# Given data:
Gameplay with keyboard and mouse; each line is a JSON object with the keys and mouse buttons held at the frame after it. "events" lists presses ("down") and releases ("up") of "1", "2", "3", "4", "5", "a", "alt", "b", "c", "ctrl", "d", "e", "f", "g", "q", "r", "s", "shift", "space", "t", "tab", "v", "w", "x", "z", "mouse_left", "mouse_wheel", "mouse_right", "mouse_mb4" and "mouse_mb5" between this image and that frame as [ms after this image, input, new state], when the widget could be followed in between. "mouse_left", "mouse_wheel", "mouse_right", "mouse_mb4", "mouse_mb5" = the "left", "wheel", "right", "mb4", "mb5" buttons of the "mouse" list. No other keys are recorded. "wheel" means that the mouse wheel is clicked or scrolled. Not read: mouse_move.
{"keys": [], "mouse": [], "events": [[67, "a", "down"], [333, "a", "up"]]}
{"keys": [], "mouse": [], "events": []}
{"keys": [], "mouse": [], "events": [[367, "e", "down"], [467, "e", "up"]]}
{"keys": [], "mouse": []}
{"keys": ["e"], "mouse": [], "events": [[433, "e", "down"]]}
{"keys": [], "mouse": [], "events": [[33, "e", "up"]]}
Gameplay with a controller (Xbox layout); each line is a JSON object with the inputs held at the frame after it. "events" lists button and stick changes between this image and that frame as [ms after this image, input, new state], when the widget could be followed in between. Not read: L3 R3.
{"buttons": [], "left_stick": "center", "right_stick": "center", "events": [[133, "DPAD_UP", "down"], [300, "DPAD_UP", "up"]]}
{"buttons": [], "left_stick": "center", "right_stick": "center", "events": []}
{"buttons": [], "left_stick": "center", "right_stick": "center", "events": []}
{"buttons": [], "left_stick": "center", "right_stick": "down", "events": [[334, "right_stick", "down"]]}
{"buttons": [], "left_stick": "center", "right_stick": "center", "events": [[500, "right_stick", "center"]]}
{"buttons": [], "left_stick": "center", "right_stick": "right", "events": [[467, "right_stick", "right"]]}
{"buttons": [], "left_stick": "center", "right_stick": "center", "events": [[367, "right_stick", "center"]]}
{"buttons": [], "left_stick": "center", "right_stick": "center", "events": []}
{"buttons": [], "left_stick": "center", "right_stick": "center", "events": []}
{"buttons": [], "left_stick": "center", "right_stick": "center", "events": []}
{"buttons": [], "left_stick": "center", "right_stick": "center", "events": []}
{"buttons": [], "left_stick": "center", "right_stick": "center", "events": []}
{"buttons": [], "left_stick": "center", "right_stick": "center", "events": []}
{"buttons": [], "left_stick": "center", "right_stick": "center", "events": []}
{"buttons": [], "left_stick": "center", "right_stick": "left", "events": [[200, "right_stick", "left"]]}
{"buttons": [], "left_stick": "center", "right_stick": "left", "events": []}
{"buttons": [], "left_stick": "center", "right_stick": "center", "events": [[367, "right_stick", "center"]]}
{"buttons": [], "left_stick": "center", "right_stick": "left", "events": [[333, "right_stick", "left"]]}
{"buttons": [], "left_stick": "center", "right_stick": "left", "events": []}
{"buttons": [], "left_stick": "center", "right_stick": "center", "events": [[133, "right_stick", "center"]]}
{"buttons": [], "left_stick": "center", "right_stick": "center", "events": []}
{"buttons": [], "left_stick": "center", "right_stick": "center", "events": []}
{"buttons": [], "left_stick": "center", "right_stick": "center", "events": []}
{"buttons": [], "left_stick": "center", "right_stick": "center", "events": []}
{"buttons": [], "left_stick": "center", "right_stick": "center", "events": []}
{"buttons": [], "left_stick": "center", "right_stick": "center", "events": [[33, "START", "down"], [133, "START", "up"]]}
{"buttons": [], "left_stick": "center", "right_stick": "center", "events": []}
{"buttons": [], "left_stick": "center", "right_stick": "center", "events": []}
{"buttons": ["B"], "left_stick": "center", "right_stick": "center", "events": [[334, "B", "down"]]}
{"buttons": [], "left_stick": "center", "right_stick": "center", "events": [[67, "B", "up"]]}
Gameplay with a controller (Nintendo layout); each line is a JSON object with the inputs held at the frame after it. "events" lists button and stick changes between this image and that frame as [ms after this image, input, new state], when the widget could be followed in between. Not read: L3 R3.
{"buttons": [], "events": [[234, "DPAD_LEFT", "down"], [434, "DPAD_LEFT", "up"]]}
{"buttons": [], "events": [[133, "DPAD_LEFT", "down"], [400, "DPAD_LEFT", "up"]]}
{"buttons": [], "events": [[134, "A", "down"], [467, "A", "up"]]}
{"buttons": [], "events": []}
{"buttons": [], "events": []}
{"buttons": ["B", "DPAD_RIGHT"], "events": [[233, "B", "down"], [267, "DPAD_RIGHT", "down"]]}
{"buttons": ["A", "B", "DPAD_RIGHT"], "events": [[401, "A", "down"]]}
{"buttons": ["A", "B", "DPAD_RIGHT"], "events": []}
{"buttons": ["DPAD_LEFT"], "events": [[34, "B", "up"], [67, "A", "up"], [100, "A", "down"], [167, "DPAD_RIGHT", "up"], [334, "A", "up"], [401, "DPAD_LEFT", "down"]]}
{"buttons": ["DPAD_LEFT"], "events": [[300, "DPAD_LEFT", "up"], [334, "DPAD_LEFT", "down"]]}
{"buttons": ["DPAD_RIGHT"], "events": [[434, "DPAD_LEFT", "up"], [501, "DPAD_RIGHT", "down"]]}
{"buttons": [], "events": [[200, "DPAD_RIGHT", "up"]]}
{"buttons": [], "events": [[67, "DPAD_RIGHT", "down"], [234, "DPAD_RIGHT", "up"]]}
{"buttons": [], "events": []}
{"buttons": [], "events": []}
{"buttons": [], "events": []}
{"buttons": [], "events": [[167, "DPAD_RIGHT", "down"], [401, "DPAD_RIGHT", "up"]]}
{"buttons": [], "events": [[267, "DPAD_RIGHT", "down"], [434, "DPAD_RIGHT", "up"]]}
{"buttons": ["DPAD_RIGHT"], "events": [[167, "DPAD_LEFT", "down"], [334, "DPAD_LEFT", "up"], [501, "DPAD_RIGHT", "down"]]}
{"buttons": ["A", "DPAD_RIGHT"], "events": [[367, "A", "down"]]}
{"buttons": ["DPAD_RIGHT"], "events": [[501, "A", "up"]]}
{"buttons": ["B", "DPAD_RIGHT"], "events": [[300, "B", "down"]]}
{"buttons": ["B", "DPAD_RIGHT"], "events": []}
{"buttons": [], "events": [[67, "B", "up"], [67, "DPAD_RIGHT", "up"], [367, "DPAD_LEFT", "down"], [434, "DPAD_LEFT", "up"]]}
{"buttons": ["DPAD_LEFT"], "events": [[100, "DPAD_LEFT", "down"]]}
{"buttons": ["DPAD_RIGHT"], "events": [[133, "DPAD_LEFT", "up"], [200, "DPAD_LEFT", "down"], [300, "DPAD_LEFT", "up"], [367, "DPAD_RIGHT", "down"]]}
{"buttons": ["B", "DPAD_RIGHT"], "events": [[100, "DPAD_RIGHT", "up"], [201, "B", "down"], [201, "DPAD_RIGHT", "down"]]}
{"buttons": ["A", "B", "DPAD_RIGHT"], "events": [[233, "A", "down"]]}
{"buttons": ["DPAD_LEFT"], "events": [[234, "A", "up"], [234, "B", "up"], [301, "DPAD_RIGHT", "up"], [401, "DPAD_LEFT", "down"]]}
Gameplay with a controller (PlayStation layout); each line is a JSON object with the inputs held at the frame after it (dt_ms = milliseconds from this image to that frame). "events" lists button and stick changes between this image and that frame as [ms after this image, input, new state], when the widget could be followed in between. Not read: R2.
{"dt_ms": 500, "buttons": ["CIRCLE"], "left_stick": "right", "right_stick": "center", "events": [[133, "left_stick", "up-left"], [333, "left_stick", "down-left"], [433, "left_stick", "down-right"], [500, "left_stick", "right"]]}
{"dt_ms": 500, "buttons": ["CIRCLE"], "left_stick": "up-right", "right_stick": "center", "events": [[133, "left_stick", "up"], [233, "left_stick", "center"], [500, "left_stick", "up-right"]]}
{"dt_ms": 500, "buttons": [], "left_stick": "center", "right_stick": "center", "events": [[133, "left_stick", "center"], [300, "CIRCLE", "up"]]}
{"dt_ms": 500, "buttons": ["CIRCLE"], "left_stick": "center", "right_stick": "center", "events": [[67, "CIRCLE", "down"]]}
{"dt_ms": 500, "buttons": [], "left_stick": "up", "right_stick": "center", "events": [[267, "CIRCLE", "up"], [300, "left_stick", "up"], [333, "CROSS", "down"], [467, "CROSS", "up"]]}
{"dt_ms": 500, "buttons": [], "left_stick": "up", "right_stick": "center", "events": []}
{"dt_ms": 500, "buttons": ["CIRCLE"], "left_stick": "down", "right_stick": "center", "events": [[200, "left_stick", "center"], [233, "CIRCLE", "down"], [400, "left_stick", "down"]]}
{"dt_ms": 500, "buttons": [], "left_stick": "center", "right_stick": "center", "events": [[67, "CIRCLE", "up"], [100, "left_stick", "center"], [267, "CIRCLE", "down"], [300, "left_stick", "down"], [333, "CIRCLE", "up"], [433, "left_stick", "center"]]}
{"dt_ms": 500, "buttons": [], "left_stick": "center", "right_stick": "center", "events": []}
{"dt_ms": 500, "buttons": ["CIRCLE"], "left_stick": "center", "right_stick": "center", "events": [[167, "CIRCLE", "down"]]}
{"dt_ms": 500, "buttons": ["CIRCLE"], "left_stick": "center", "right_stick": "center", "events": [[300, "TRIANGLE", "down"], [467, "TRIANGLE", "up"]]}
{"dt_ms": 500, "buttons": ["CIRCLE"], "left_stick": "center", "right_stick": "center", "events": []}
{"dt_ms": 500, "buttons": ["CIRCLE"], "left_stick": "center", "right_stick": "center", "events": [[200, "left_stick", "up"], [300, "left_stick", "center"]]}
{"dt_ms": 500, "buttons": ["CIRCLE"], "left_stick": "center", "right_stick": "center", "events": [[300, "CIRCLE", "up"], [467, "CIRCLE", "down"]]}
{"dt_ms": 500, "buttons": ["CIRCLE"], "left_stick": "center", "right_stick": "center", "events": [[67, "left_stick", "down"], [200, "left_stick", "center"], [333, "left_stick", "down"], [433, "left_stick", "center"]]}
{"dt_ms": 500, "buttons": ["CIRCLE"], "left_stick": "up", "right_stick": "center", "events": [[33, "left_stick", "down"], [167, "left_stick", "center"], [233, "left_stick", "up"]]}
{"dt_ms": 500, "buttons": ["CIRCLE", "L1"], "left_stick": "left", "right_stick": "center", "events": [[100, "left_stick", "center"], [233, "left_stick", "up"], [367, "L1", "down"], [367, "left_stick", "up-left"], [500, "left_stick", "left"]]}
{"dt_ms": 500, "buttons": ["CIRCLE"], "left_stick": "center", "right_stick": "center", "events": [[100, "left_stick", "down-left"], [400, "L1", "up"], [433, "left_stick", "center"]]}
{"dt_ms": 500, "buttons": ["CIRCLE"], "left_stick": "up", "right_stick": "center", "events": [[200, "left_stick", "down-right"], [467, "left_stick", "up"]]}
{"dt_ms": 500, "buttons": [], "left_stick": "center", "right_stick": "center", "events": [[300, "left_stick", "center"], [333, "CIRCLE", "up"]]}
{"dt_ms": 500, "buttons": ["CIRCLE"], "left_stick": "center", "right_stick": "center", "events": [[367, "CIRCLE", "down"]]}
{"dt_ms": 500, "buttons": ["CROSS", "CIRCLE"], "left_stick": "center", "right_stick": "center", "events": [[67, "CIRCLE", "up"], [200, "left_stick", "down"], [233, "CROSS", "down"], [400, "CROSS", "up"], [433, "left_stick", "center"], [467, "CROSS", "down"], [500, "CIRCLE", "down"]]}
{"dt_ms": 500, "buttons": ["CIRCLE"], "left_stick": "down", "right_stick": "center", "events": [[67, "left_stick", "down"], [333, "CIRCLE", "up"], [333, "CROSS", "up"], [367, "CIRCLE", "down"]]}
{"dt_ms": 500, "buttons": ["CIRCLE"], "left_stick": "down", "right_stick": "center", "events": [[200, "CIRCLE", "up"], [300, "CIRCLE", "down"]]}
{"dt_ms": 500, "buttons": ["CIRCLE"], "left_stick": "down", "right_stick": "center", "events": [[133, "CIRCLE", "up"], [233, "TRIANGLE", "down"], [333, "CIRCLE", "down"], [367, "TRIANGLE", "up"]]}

# What is expected:
In the entries above, find each line with the word "TRIANGLE" and return it.

# Answer to the exercise:
{"dt_ms": 500, "buttons": ["CIRCLE"], "left_stick": "center", "right_stick": "center", "events": [[300, "TRIANGLE", "down"], [467, "TRIANGLE", "up"]]}
{"dt_ms": 500, "buttons": ["CIRCLE"], "left_stick": "down", "right_stick": "center", "events": [[133, "CIRCLE", "up"], [233, "TRIANGLE", "down"], [333, "CIRCLE", "down"], [367, "TRIANGLE", "up"]]}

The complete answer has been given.